Серая кошка в номере на четыре персоны (Гацунаев) - страница 47

«Черт меня дернул выйти в лоджию, — подумал он с досадой, — шел бы лучше в коридор, там по крайней мере ничего не слышно». И он уже шагнул в комнату, чтобы пройти через нее в коридор, но она поспешно опустила трубку и поднялась ему навстречу, и в ее глазах появилось какое-то новое, незнакомое ему выражение: было в них что-то затаенное, скрытно-настороженное, ускользающее, неуловимое.

Он затянулся в последний раз и раздавил окурок о пепельницу.

— Ты стал много курить.

— Да.

— Устаешь?

— Бывает.

Он взглянул на нее о участием, почти с жалостью: кажется, он понимал ее состояние. Это было, как в детской игре, когда, закрыв глаза, сводят указательные пальцы: сойдутся — да, не сойдутся — нет.

— Послушай, — он присел на краешек стула против ее кресла, наклонился к ней, опустил ладонь на ее округлое литое колено. — Давай поговорим начистоту.

— Нет! — Восклицание вырвалось у нее непроизвольно, в нем прозвучали неподдельный страх и искренняя мольба. Он удивленно покачал головой и убрал ладонь.

— Ты не поняла меня.

— Я поняла правильно. — Она не выдержала его взгляда, отвела глаза. — Не теперь… Поговорим позже… Хорошо?..

Он молча кивнул.

— Хочешь, я покажу тебе город? — Она явно хваталась за соломинку, и он протянул ей руку:

— Хочу.


Первое впечатление не обмануло. Город и в самом деле был какой-то приземистый, словно, не устояв однажды под ударами подземных стихий, раз и навсегда решил не тянуться вверх и как можно плотнее прижался к земле.

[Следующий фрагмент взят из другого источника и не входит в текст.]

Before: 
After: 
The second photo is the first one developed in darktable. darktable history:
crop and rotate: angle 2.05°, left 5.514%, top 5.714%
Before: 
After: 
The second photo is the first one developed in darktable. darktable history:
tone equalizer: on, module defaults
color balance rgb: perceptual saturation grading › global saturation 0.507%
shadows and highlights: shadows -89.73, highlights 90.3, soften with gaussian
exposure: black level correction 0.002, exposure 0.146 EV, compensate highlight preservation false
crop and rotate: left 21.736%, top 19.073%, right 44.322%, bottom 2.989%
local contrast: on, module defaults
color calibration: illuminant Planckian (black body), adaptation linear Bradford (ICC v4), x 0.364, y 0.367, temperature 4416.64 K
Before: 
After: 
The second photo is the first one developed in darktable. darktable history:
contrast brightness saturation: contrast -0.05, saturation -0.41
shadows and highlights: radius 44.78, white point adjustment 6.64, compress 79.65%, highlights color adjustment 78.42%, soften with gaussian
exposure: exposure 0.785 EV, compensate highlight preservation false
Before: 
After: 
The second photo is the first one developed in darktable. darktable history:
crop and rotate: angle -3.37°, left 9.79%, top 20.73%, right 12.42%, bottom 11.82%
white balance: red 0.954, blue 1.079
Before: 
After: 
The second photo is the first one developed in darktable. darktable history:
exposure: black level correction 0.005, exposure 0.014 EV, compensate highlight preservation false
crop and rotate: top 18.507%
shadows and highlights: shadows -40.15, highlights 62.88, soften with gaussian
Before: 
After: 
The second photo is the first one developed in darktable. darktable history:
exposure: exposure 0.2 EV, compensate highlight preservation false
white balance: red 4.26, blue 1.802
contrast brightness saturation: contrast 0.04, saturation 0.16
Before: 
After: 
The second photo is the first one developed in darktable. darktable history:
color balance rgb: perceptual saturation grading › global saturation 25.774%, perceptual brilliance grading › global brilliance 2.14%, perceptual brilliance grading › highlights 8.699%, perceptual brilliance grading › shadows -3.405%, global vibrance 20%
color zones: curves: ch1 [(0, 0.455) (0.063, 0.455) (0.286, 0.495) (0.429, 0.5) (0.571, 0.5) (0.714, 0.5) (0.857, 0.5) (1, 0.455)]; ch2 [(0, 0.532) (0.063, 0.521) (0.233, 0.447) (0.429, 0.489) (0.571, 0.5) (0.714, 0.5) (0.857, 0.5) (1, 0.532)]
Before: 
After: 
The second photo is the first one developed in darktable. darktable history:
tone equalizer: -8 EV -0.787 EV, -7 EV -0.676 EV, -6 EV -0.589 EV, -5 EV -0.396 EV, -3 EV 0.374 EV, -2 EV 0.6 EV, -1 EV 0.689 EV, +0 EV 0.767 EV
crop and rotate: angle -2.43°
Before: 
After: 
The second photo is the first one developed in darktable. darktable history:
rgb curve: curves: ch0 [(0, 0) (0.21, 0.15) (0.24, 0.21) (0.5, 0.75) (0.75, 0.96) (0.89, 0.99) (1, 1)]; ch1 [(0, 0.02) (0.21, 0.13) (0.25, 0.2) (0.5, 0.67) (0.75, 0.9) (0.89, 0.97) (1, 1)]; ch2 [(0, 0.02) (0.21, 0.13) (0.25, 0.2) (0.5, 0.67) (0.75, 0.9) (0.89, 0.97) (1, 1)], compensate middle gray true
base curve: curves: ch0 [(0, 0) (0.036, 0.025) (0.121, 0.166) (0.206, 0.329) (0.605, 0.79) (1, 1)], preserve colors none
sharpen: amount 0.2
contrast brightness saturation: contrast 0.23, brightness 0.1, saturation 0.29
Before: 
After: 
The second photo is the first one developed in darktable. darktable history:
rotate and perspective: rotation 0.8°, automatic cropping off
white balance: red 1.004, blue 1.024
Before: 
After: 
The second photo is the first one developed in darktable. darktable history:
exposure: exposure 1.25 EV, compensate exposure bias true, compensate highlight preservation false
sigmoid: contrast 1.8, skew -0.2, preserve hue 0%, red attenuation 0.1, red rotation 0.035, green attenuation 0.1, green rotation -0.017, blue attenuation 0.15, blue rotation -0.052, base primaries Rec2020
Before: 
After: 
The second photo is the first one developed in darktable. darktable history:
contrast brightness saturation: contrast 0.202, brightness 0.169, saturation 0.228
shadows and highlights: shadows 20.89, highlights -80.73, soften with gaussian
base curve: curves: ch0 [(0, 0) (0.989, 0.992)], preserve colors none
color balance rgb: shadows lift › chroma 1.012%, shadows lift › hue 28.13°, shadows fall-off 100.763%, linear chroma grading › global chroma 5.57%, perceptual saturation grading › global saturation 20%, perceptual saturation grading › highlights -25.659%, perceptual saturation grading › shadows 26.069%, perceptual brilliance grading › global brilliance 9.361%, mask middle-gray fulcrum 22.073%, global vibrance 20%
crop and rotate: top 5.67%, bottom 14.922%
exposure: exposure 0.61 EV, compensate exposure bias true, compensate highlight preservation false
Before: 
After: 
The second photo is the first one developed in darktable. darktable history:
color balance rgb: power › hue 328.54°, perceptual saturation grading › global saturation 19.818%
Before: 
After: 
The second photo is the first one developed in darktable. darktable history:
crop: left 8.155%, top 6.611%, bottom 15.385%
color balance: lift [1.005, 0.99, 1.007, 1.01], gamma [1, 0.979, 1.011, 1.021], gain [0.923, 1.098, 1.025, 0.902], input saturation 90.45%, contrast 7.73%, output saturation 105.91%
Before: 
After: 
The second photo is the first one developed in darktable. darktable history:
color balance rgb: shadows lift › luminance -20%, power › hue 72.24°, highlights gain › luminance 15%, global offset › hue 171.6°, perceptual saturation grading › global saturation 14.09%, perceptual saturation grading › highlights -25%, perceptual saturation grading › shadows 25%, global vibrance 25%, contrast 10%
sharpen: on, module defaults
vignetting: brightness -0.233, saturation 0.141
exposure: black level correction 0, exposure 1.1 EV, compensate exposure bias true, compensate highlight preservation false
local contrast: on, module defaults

Широкие, залитые вечерним солнцем улицы, прячущие среди темно-зеленых деревьев невысокие, аккуратно выбеленные здания, были немноголюдны. Там и сям светились витрины магазинов, выставляя напоказ пирамиды консервных банок, замысловатые сооружения из пачек плавленного сыра, печенья, шоколадных плиток, штабеля бутылок с яркими этикетками.

Гортанный туркменский говор звучал вперемежку с певучей скороговоркой хорезмийцев, плавной неспешностью русской речи. У подножья вздыбленных плит мемориала беззвучно плескалось пламя. Дул ровный, не по-летнему свежий ветер. По пустынному бульвару прогуливались одинокие парочки. Она подвела его к скамейке возле причудливо изогнувшегося дерева.

— Оригинальная, правда?

Он кивнул, хотя ничего особенного в скамейке не было: скамья как скамья.

— Я тут часто сижу по вечерам.

— Одна? — жестко спросил он. Она посмотрела ему в глаза то ли удивленно, то ли осуждающе, он не отвел взгляда, ощущая, как кровь толчками приливает к лицу, «Ну и скот же ты! — подумал он с досадой и раскаяньем. — Кто же задает такие вопросы?»

— Одна.

«Неправда! — взорвалось в нем. — Кому нужна эта ложь?! Тебе? Мне? Скажи, наконец, правду! Пусть горькую, пусть не оставляющую надежд, — скажи! Нельзя так дальше!»